Hedgebanks and Stone Walls

Hedgebanks and Stone Walls

The hedgerows and stone walls of Dartmoor divide the landscape into a patchwork of fields and enclosures and are very characteristic of the moor. The landscapes richest in wildlife tend to be those with small fields, growing a variety of crops and being managed more or less traditionally. Many of our most popular and valued species depend on this type of landscape.


The hedgerows of Dartmoor, like those in the rest of the West Country, are set on earth banks and many of them have been present for many centuries. Hedgerows are rich in wildlife and support a great number of native species. They allow species to travel safely across the landscape by using them as ‘corridors’. Most of the fields on Dartmoor are intensively managed for livestock grazing or silage making and are of little value to wildlife so it is the hedgerows and stone walls that offer a haven for both animals and plants. They are especially important for butterflies and moths, farmland birds, dormice and bats.

The majority of hedgerows on Dartmoor are species-rich with hawthorn, blackthorn, hazel, oak, ash and holly. Management of the hedges determines how tall these trees get. Some hedges are of just beech, these are less important for wildlife but do provide beech mast for flocks of wintering finches.

Characteristic plants associated with hedgerows and banks are primrose, early purple orchid, bluebell, red campion and greater stitchwort. These give a stunning colourful display in May and June. Other plants found include navelwort and various ferns.

Butterflies such as gatekeeper are often abundant and typical birds include song thrushes, yellowhammers and whitethroats. Buzzards nest in the taller trees.

Stone walls

Stone walls are frequently boundary features and many are old, especially those constructed of dry stone.

The stone walls form natural ‘rock gardens’ with plants such as stonecrop, navelwort, maiden-hair spleenwort and wall rue as well as a variety of lichens including the leafy dog lichen. The rare lanceolate spleenwort and parsley fern are nationally scarce and occur on some stone walls on Dartmoor. The largest known UK colony of little robin, a nationally rare, bright pink flower, occurs in the north of the National Park.

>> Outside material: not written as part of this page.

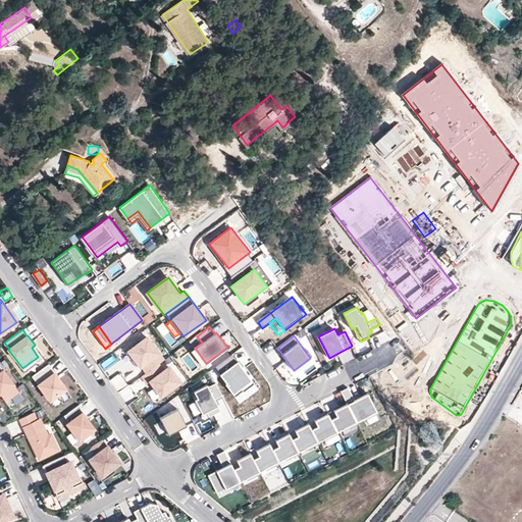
[(147,336),(126,352),(144,374),(164,359),(147,336)]
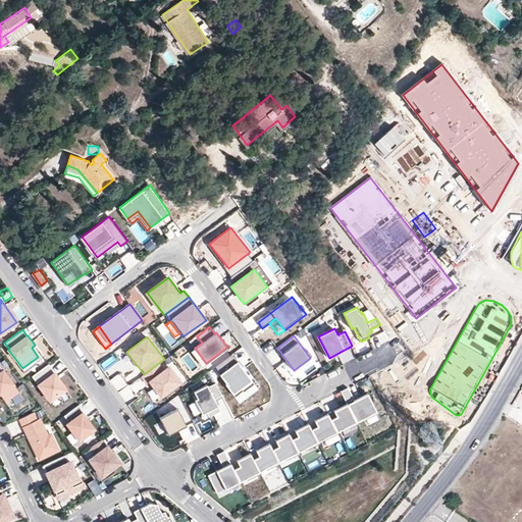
[(38,357),(22,368),(24,372),(44,359),(34,346),(32,348),(38,357)]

Birds associated with farmland include the skylark, song thrush, spotted flycatcher, linnet, bull finch and buzzard. The rare woodlark and cirl bunting are both the subject of high priority conservation work, and are also associated with hedgerows and stone walls in the farmed landscape.

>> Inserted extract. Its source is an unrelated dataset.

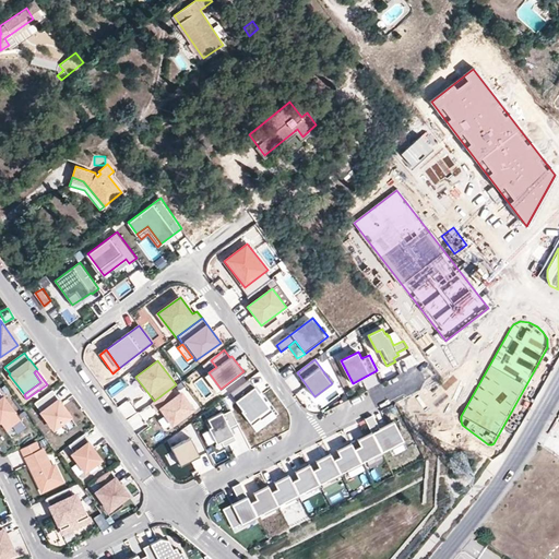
[(254,389),(236,402),(244,411),(242,412),(251,424),(270,408),(254,389)]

Greater horseshoe bats use hedgerows and stone walls as flyways to forage for insects and to navigate around the landscape. Dormice use the thick species-rich Devon hedgerows for breeding and travelling around the landscape. They feed on the variety of flowers, nuts, berries and insects they find there. Hedgerows are often the only landscape feature connecting isolated woodlands.

The nationally rare brown hairstreak butterfly breeds in hedgerows on Dartmoor.


Threats to these habitats include agricultural intensification, use of pesticides, neglect, inadequate fencing from stock and too frequent cutting of hedgerows. Dartmoor National Park, together with many other conservation organisations, are working with farmers and landowners to help conserve and manage these valuable wildlife habitats.